Donn's Articles » Smullen honoured by elite

Smullen honoured by elite

Pat Smullen continually said on Sunday that the day wasn’t about him, but it was.  It wouldn’t have happened were it not for him.  They wouldn’t have come.

When AP McCoy rode Gannicus to win the legends’ race at Doncaster in September 2015, four months after he had officially retired from race-riding, he said that it was a one-off, that he would never ride in a race again.

Ruby Walsh got off Kemboy in the winner’s enclosure at Punchestown last April, and said that that was it, that he wouldn’t be riding again.

Both of them meant it too.  If either of them was going to ride again, it was going to take something extraordinary to get them there.

Ruby Walsh summed it up on Saturday, the day before the race.  There are some people in the world, he said, who, when they ask you to do something, you just do it.

It was something extraordinary too.  It was a day of top class racing, nine races, four of them Group 1s.  Yet, there was always a chance that the Pat Smullen Champions Race for Cancer Trials Ireland would trump them all.

And it wasn’t just the race.  It wasn’t just the riders.  Paul Carberry, Ted Durcan, Kieren Fallon, Richard Hughes, Johnny Murtagh, AP McCoy, Joseph O’Brien, Charlie Swan, Ruby Walsh.  Multiple champions all.  

It was the occasion, the cause.  The man.  They were there because Pat Smullen asked them to be there.

The only downside was that Pat Smullen wasn’t riding in the race himself.  When the race was but a germ of an idea, the intention was that he would.  Then he had that sickening setback that necessitated more chemotherapy. 
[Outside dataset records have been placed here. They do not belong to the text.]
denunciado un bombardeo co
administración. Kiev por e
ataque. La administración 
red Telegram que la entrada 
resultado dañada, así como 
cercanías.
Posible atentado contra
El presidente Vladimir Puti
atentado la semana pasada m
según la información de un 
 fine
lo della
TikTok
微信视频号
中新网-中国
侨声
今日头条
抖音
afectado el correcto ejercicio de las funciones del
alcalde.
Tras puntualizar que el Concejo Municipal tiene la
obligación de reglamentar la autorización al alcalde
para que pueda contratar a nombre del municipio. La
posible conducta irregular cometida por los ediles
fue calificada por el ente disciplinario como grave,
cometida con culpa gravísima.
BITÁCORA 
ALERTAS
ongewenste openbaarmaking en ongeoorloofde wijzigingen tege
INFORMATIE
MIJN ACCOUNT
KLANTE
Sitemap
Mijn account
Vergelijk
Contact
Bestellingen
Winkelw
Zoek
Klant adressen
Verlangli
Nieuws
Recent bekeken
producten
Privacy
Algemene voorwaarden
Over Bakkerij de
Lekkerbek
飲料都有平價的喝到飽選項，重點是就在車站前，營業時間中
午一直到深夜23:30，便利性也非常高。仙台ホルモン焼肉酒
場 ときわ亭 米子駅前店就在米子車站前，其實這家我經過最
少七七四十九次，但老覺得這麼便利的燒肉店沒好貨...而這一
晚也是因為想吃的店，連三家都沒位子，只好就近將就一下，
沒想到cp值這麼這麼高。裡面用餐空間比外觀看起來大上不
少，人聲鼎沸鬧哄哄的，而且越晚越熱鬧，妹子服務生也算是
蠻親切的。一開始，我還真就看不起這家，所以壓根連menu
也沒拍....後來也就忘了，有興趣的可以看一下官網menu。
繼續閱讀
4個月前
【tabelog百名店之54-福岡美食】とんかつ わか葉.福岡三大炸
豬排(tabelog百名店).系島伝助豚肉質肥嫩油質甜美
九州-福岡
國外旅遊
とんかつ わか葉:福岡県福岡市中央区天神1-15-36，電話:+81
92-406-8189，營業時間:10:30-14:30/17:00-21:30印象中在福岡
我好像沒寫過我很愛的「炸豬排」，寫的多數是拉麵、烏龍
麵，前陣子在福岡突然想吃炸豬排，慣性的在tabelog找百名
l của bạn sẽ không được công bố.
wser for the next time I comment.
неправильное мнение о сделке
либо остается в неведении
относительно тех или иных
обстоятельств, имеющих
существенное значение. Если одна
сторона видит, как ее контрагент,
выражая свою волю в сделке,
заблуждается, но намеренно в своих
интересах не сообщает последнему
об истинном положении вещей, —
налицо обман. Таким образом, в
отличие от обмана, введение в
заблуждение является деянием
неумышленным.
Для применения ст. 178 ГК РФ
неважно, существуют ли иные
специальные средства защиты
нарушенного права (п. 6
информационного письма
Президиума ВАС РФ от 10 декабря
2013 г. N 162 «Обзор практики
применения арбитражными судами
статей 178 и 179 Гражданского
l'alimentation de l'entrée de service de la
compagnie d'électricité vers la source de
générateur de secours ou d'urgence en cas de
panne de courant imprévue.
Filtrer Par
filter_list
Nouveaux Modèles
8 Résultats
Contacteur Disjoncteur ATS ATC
You would have forgiven him if he had retreated then, gone to ground, hidden from the world and concentrated on getting himself right again, but he didn’t.  It was just another measure of the man that he is.  Fund-raising efforts increased and momentum gathered.  Every donation valued, from significant contributions from people like JP McManus and Moyglare Stud and Sheikh Hamdan, to the people who were coming up to Ruby Walsh and Dermot Weld at the races and handing them cheques and cash.  Every penny going to Cancer Trials Ireland.  As of yesterday morning, the amount raised had gone beyond €2.5 million.  It’s staggering. 

The preamble on Sunday followed the script.  The crowds gathered and the atmosphere built.  Dermot Weld won the Moyglare “Jewels” Blandford Stakes with Tarnawa.  Then the trainer sent the Moyglare Stud filly Search For A Song out for the Comer Group International Irish St Leger under Chris Hayes, and he won that too.

There was a resonance to that win.  The trainer, the race, the colours.  Not only were Dermot Weld and Pat Smullen a formidable partnership throughout the entire of the rider’s career, but the Irish St Leger is a special race for Pat Smullen.  He won it four times in a row on Vinnie Roe, with the first of those victories, in the 2001 renewal, the victory from which his career took flight.  As well as that, the Moyglare Stud colours that Chris Hayes wore on Sunday, the black body with the white sleeves, the red cap with the black star, are colours that are synonymous with Pat Smullen.

The Pat Smullen race followed the script too.  It rained beforehand, but nobody cared.  There was a feeling of bonhomie and camaraderie, a feelgood buzz that told you that this was a special occasion.  The riders joked and laughed beforehand and, when the stalls opened, they rode to win.

AP McCoy led the whole way on the Laverys’ horse Quizical.  He was challenged by Ruby Walsh on his right and Johnny Murtagh on his left at the furlong marker, with Paul Carberry stalking on the far side on Katiymann, but we had seen that drive a few times before, that thou-shalt-not-pass drive.  And it was fitting too that Dessie Scahill called them home.

Emotions were all over the place.  Sheila Lavery said that she wished more than anything that it had been Pat who she had been legging up but, for her horse to win Pat’s race, with AP McCoy riding, that was the next best thing.  AP McCoy said that it was all down to Pat Smullen, a great jockey and an even better person.  That it was a day that he could be proud of. 

Pat Smullen said that he was overcome.  That it was overwhelming.  Humbling.  That he felt privileged.  That it wasn’t about him.  But we know that it was.